-- Text provided --
▬▬▬

Last Week in the City: Adieu à l'Europe
Garry White, Chief Investment Commentator, looks at the market-moving events that have shaped equity markets last week (27 – 31 January 2020).
Britain has finally left the European Union – well, sort of. We are now in a transition period until the end of the year, as Brussels and London hammer out a trade agreement. Despite big news events such as Donald Trump’s impeachment trial and the unveiling of a US plan for peace in the Middle East, the market was more concerned about the spread of a novel coronavirus, which the World Health Organisation finally decided was a global health emergency on Friday.
The US reporting season continued apace, with an impressive set of figures from Amazon and a poor response to Facebook’s outlook statement. A fall in the shares of the social-media giant wiped $5bn from chief executive Mark Zuckerberg’s stake in the group in just one day.
The FTSE 100 fell 4.8% over the week by mid-session on Friday, hit by coronavirus concerns and a rally in the pound after the Bank of England held interest rates steady. The FTSE 250 lost 1.7%.
Why don’t we stop funding climate change? Charles Stanley’s Head of Fiduciary Management Bob Campion looks at the issues here.
Britain’s membership of the European Union ended at 11pm on 31 January. There now follows a transition period until the end of 2020 during which London and Brussels will aim to strike a trade deal.
EU chief negotiator Michel Barnier warned that the UK still faced a potential Brexit "cliff edge" if trade talks did not result in a deal, but pledged to work “night and day” to get a deal with the UK.
Irish Prime Minister Leo Varadkar said he thought that the EU will have the upper hand in the upcoming trade negotiations. "We have a population and a market of 450 million people, the UK it's about 60, so if these were two teams up against each other playing football, who do you think has the stronger team?" Mr Varadkar said.
US Agriculture Secretary Sonny Perdue lashed out at Environment and Food Secretary Theresa Villiers for her defence of Britain’s ban on “chlorinated” chicken. Ms Villiers had said: “We will defend our national interests and our values, including our high standards of animal welfare.” US Secretary of State Mike Pompeo said US chicken must be included in a post-Brexit trade deal.
Donald Trump will put the interests of corporate America first and demand that the NHS pays higher prices for US drugs in a free-trade deal with the UK, the outgoing British ambassador to Washington said in an interview. For a backgrounder on the drug pricing issue from Garry White click here.

▬▬▬

-- Excerpted records --
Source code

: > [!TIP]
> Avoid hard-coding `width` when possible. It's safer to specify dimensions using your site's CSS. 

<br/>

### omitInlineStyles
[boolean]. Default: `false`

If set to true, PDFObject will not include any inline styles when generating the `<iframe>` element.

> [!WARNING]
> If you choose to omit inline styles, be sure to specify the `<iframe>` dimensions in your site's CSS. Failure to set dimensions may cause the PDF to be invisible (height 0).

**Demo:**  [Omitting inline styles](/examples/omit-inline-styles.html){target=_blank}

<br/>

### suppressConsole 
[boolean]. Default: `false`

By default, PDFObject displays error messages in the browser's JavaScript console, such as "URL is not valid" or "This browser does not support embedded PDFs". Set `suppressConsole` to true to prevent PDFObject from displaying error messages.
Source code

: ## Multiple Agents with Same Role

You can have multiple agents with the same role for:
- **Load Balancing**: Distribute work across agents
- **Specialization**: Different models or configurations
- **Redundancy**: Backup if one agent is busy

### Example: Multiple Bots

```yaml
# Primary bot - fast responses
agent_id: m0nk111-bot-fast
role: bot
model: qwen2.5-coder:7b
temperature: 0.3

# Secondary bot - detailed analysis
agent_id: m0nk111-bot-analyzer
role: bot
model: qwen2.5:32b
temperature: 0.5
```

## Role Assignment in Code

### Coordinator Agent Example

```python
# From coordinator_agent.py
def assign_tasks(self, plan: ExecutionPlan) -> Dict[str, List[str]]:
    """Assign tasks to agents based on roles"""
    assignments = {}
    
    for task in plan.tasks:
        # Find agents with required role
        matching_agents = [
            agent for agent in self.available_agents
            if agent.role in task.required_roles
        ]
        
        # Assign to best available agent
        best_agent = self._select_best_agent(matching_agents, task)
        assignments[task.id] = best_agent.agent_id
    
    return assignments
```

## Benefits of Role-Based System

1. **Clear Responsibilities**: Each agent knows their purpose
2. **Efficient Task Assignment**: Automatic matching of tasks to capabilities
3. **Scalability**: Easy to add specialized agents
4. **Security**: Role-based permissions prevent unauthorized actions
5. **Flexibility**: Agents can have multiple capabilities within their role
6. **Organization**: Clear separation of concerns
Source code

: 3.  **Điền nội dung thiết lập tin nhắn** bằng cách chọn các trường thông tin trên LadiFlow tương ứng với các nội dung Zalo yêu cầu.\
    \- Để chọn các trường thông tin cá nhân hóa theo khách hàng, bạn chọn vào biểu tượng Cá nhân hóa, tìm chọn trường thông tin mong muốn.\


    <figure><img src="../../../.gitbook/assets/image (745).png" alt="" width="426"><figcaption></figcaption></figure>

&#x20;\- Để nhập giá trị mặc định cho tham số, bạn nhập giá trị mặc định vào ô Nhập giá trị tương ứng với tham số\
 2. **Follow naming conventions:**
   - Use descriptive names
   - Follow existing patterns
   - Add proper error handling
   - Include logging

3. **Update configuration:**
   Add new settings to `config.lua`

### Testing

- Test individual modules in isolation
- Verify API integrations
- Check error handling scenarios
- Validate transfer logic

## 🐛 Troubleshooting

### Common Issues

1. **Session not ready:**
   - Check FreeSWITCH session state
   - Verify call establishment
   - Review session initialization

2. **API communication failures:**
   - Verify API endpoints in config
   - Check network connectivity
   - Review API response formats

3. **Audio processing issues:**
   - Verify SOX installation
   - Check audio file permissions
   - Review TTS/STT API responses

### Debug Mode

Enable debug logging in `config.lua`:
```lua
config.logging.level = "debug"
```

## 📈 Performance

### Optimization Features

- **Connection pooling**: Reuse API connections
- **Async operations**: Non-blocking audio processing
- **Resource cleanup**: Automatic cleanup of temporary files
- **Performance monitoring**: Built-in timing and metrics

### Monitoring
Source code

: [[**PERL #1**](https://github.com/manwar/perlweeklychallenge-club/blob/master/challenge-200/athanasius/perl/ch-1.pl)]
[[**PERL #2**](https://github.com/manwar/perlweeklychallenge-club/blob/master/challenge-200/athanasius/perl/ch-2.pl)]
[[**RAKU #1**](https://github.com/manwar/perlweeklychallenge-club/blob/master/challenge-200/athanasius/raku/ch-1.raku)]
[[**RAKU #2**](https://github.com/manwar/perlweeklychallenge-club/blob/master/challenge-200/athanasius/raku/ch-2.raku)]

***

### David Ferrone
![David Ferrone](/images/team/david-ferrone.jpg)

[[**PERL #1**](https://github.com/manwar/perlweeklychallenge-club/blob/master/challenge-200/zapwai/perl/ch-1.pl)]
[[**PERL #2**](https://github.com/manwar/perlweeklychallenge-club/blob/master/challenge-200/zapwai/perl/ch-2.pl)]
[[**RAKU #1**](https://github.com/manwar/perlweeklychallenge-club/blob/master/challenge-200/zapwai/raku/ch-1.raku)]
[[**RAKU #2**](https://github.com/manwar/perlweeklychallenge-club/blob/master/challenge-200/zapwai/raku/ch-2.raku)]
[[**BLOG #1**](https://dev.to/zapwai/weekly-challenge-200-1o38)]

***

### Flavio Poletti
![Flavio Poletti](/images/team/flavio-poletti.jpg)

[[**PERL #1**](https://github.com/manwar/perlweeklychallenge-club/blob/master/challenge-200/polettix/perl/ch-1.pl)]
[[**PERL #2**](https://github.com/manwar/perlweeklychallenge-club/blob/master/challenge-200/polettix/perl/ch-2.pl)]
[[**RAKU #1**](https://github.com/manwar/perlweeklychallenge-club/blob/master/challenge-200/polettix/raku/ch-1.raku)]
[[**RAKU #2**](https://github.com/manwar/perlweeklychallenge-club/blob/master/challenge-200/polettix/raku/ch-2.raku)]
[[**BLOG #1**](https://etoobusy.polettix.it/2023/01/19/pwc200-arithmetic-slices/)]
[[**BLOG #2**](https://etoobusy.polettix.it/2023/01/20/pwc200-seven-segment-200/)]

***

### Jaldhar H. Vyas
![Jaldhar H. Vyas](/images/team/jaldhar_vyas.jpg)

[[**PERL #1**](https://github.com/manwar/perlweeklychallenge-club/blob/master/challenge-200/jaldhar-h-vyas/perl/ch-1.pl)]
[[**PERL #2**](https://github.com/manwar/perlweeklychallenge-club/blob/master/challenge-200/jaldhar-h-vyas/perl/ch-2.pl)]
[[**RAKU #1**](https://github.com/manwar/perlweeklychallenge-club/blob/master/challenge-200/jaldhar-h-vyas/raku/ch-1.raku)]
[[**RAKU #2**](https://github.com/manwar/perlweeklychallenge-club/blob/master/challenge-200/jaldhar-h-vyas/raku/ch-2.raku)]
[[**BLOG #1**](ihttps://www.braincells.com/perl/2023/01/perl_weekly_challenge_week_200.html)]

▬▬▬

-- What you are asked to do --
Continue the weekly market commentary on Britain's exit from the European Union from the point where it stops.

-- Expected output --
US Secretary of State Mike Pompeo urged the UK to reconsider allowing Huawei to have a role in its 5G system. Earlier in the week, the UK government decided to let Huawei continue to be used in its 5G networks but with restrictions. The Chinese company will be banned from supplying components to "sensitive parts" of the network, known as the core. Additionally, it will only be allowed to account for 35% of the kit in a network's periphery, which includes radio masts. And it will be excluded from areas near military bases and nuclear sites. But this is not enough for the US and has led to some transatlantic tensions. However, Mr Pompeo played down the issue, noting that the "special relationship" remained in good health and that he wanted to prioritise a post-Brexit trade deal with Britain.
Huawei denied a report that alleged the German government had evidence that the company had cooperated with Chinese intelligence. “Huawei Technologies has never, and will never, do anything to compromise the security of networks and data of its customers,” the Chinese company said in response to the report in the Handelsblatt business daily.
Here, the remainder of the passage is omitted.